Only Murders in the Building

Only Murders in the Building – a glimpse into a world without hearing

Contributed by James Pocock

14/03/2022 00:00:00 • 5 min read

*This post may contain spoilers*

There is no audible dialogue for this episode.

This is the disclaimer that appears on the opening frame of Steve Martin’s comedy-whodunnit, Only Murders in the Building, Episode 7, “The Boy from 6B”. The key word is ‘audible’. Because while we’re not able to hear the dialogue that takes place through the eyes of Theo (played by deaf actor James Caverly), that doesn’t mean there isn’t any. By shooting many of the scenes from Theo’s point of view, we’re actually exposed to much more than just audible speech.

Firstly, there’s American Sign Language (ASL). The character of Teddy Dimas (played by Nathan Lane) and his son Theo, communicate only through sign language, as do Theo and Zoe (Olivia Reis), who claims she learnt it due to having a deaf cousin. ASL also acts an important plot point, with Zoe inadvertently showing Teddy her stolen ring as she signs to Theo. Caverly helped guide director Cherien Dabis through the ASL who admits, “When dialogue is not a factor, then you have to really think deeply about the visual storytelling.”  

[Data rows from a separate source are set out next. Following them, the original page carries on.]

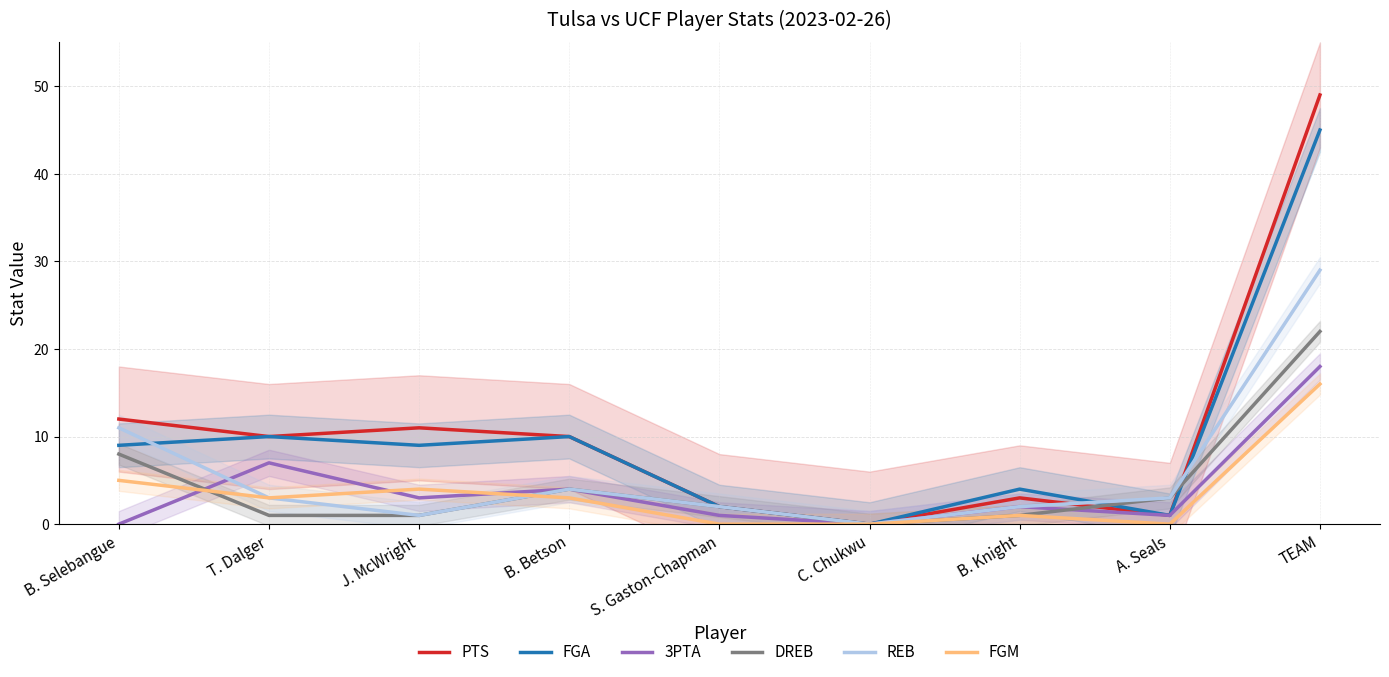

How many values in the REB series are below 3?

4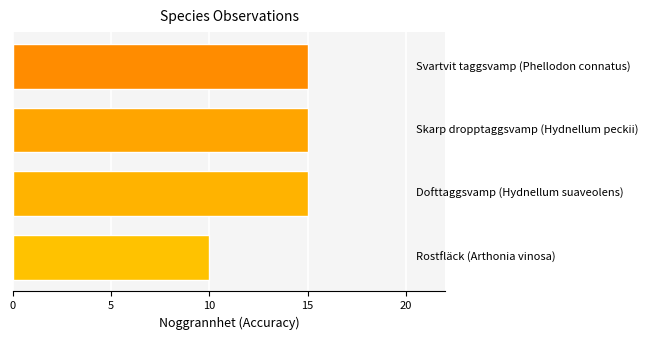

What is the difference between the maximum and minimum values?

5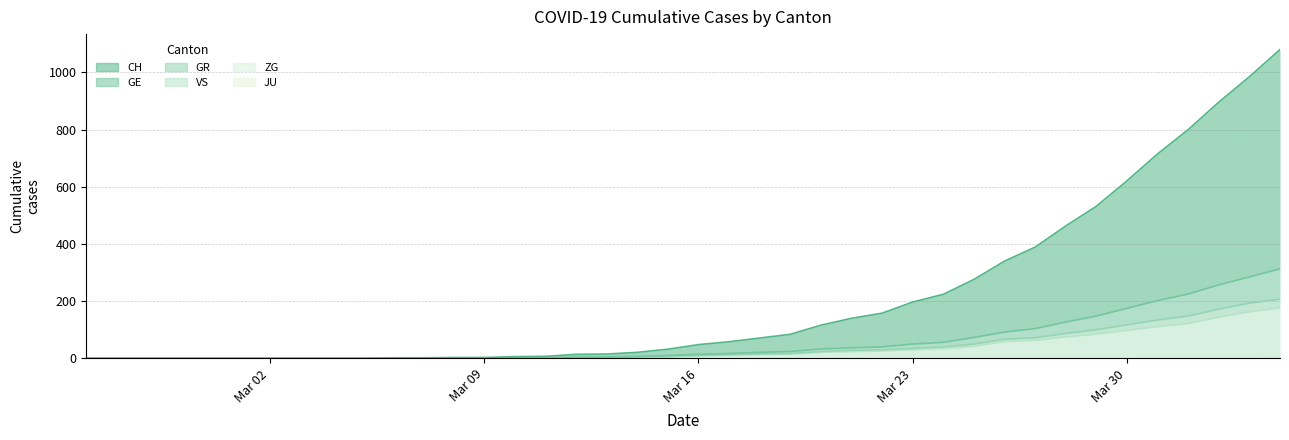

True or false: ZG and VS intersect in this chart.

False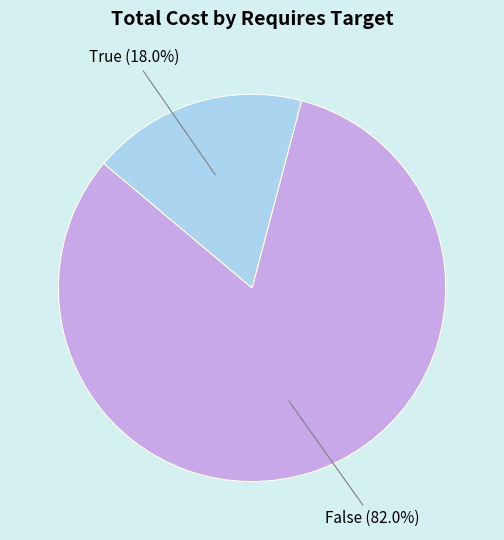

Between True and False, which is larger?

False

Secondly, there’s lip-reading. Dabis acknowledges there has been controversy around the show’s depiction of lip-reading in the deaf community since it’s not realistic to catch every word. “The majority of people may get 30% of the conversation,” she says. “In this case, it did have to be word perfect and on camera so it was somewhat realistic that Theo could read their lips.” 

We often take for granted just how much we rely on lip-reading and other visual cues when we communicate. So much so, in fact, that in a recent OnePoll survey commissioned by Hidden Hearing, the use of face masks, ubiquitous over the last two years, were reported as being the third biggest communication barrier facing Brits today.

Finally, for the viewers’ benefit, there are subtitles. Just like when we watch a foreign film with subtitles, we find ourselves flicking between languages. Normally, we listen to the foreign dialogue and try to map it onto what we’re reading on screen. But in ‘The boy from 6B’, we find ourselves trying to match the subtitles to the actors’ lips, and to the ASL – so we’re actually being exposed to three methods of communication at once.

So what began as ‘lack’ of audibility is replaced by a richness. The concentration on the purely visual means that by the end of the 20-odd minute episode, we start to become accustomed to, and engrossed in, the world without dialogue. It isn’t until Steve Martin’s character Charles utters the only words of the episode that we’re brought back to the world of audible dialogue. We were able, for just a fleeting period, to put ourselves in Theo’s shoes. As Charles says, “We did it!”

Only Murders in the Building, Episode 7, “The Boy from 6B”, Disney+
“Behind the Scenes of the ‘Very Choreographed Ballet’ of ‘Only Murders in the Building’s’ ASL Episode,” Variety.
“Only Murders in the Building Star James Caverly Is Actually Deaf,” Men’s Health.